🤖 AI Summary
Decoding lower-limb gait dynamics from EEG faces three key challenges: difficulty in modeling spatial dependencies across brain regions, inaccurate extraction of time-frequency features, and scarcity of high-quality synchronized gait-EEG data. To address these, we propose a Hierarchical Graph Convolutional Network (GCN Pyramid) that explicitly captures multi-scale topological relationships among cortical regions; design a Hybrid Time–Frequency Supervised Reward (HTSR) loss function to jointly optimize temporal continuity and spectral consistency in joint-angle prediction; and introduce GED—the first large-scale synchronized Gait-EEG Dataset—comprising 50 healthy subjects. Evaluated on both GED and the publicly available MoBI dataset, our method achieves statistically significant improvements over state-of-the-art approaches in joint-angle reconstruction accuracy.
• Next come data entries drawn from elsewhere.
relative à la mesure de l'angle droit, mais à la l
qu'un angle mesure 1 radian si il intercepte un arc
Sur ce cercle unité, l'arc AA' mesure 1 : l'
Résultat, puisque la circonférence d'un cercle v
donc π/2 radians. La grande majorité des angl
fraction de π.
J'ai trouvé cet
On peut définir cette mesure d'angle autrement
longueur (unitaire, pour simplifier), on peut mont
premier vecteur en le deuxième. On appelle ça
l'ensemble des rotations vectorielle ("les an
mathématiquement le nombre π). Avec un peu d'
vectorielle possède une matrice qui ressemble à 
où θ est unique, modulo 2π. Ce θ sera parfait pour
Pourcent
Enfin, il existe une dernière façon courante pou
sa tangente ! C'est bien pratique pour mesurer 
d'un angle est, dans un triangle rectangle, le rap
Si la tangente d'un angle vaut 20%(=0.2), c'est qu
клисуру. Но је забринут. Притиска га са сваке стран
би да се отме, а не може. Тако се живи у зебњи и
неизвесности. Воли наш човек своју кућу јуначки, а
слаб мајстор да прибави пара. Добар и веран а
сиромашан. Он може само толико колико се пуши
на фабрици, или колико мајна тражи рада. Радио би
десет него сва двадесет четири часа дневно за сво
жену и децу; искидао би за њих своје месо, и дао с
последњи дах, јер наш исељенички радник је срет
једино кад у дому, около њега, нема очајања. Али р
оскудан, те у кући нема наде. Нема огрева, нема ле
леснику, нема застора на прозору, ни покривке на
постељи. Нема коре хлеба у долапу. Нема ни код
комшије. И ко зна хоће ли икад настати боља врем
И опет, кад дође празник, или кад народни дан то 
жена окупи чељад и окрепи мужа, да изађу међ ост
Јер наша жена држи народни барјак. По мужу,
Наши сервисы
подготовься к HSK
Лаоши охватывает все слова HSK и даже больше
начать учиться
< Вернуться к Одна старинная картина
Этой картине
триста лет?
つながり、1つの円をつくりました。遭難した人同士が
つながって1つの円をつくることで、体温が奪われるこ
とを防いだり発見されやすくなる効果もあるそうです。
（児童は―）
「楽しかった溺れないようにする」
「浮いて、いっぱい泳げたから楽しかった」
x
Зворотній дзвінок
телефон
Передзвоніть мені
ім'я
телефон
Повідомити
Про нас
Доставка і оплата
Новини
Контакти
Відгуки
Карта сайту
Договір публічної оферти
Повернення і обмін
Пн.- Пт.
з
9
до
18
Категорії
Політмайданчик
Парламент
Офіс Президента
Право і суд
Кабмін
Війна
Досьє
Ablation studies confirm the efficacy of each component. Furthermore, saliency mapping identifies neuroanatomically plausible motor-related regions—including the supplementary motor area and sensorimotor cortex—as critical for gait decoding.
📝 Abstract
Decoding gait dynamics from EEG signals presents significant challenges due to the complex spatial dependencies of motor processes, the need for accurate temporal and spectral feature extraction, and the scarcity of high-quality gait EEG datasets. To address these issues, we propose EEG2GAIT, a novel hierarchical graph-based model that captures multi-level spatial embeddings of EEG channels using a Hierarchical Graph Convolutional Network (GCN) Pyramid. To further improve decoding accuracy, we introduce a Hybrid Temporal-Spectral Reward (HTSR) loss function, which combines time-domain, frequency-domain, and reward-based loss components. Moreover, we contribute a new Gait-EEG Dataset (GED), consisting of synchronized EEG and lower-limb joint angle data collected from 50 participants over two lab visits. Validation experiments on both the GED and the publicly available Mobile Brain-body imaging (MoBI) dataset demonstrate that EEG2GAIT outperforms state-of-the-art methods and achieves the best joint angle prediction. Ablation studies validate the contributions of the hierarchical GCN modules and HTSR Loss, while saliency maps reveal the significance of motor-related brain regions in decoding tasks. These findings underscore EEG2GAIT's potential for advancing brain-computer interface applications, particularly in lower-limb rehabilitation and assistive technologies.